By applying MIQ to access customer loyalty data, recent buying patterns, and any other profile data maintained for that customer, the kiosk interaction with the customer can now include “relevant” suggestive selling data (cross and up sell), health and wellness guidance based on registered profiles, and any other personalized data that makes that specific customer feel his/her needs and preferences are being truly addressed by the retailer.  This matches the ability of on-line retailers who apply technology to “market to a market of one”; something the brick and mortar retailers have long sought, but found almost impossible to achieve.  This is a kiosk application that embodies truly personalized customer-centric merchandising that is a dimension beyond the simple ability to apply vendor promotion details appropriate to a store demographic.  

MIQ and Near Field Communications
In Europe, where Near Field Communications (NFC) technology is being applied in a number of industry segments for a variety of purposes, it is evident that enabling transactional and enquiry interactions using NFC enabled cell phones will gain significant momentum in the next two to three years.  In those situations where the interactions require back-office systems intelligence to be retrieved and applied in support of these NFC – cell phone transactions, the automated information management capabilities of MIQ will be in demand.  Being able to drive personalized responses to users of NFC based technologies will be a critical piece within a number of industry segment solutions. 
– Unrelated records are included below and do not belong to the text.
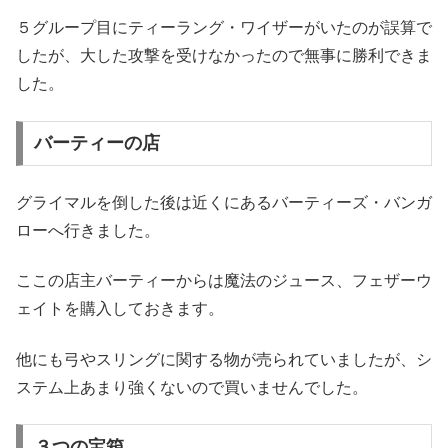
５グループ目にティーラング・ワイザーがいたのが誤算で
したが、大した攻撃を受けなかったので無事に勝利できま
した。
バーティーの店
グライマルを倒した後は近くにあるバーティーズ・バンガ
ローへ行きました。
ここの店主バーティーからは魔法のジュース、フェザーウ
ェイトを購入しておきます。
他にも弓やスリングに関する物が売られていましたが、シ
ステム上あまり強くないので買いませんでした。
３つの宝箱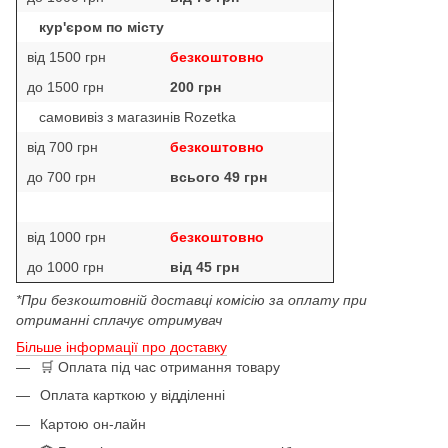
кур'єром по місту
від 1500 грн
безкоштовно
до 1500 грн
200 грн
самовивіз з магазинів Rozetka
від 700 грн
безкоштовно
до 700 грн
всього 49 грн
від 1000 грн
безкоштовно
до 1000 грн
від 45 грн
*При безкоштовній доставці комісію за оплату при
отриманні сплачує отримувач
Більше інформації про доставку
🛒 Оплата під час отримання товару
Оплата карткою у відділенні
Картою он-лайн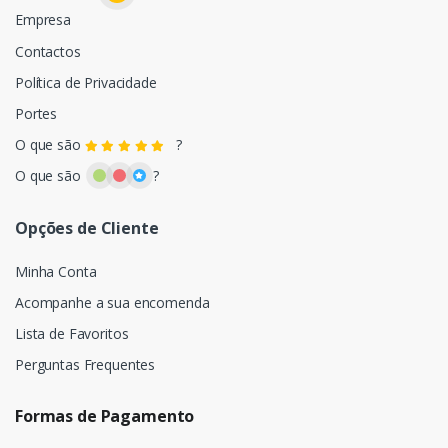
Empresa
Contactos
Política de Privacidade
Portes
O que são
?
O que são
?
Opções de Cliente
Minha Conta
Acompanhe a sua encomenda
Lista de Favoritos
Perguntas Frequentes
Formas de Pagamento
The Power and Flexibility of MIQ
Access to intelligence within the existing information assets may be in response to an event, some other application, trigger, a pre-defined change in an existing data state, in accordance with a user defined schedule, or as a result of the execution of a business rule for extraction and delivery.  MIQ’s flexibility matches the operational flexibility demanded by retailers.

MIQ’s powerful transformation capabilities are found within its rules engine, which employs a natural language “business user” rules definition paradigm in addition to its ability to create rules using scripting.  The rules engine is the foundation of the “transformation” functionality of MIQ as a productivity solution.
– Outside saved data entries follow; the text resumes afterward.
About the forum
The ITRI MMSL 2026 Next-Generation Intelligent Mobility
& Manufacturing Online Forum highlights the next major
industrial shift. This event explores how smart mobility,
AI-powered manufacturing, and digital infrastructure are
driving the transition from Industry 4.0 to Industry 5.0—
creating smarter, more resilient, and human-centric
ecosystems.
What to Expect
The automated real-time capability for accessing multiple different database and file types, and exposing user defined data elements to the transformation function, makes MIQ the most advanced productivity tool for retail merchandising; one that largely eliminates the need to impact IT resources.

Enhanced Productivity through Automated Data Management
MIQ’s rules engine includes predefined, powerful, and proven capabilities; both in terms of execution speed and scalability of data sources, data sets, or rules sets.  The business user just defines the conditions to be applied within the rules using the MIQ business rules editor.  This is designed as an easy “point and click” user interface for easy definition and editing of complex rules steps.  Set the rules correctly, and the execution to specification is immediately automated.

Need to target a new data source?  Just use MIQ’s UI to define the data source, data model and required data elements, and access/extraction is automatic.  Need to create a new rule?  Just look up the closest existing rule and apply a simple edit to change this into a new, repurposed, rule that can be saved into the rules library for execution and future editing. These types of edit steps are UI based with no code development required and can be accomplished in minutes, rather than months.

Rules can be defined to address the most complex decision trees; and automate both the manipulation of existing data, as well as the creation of new data elements derived from the rules logic.  Rules execution within MIQ is always accurate, as it is always applied to ‘live’ application data sourced from the actual applications managing that data.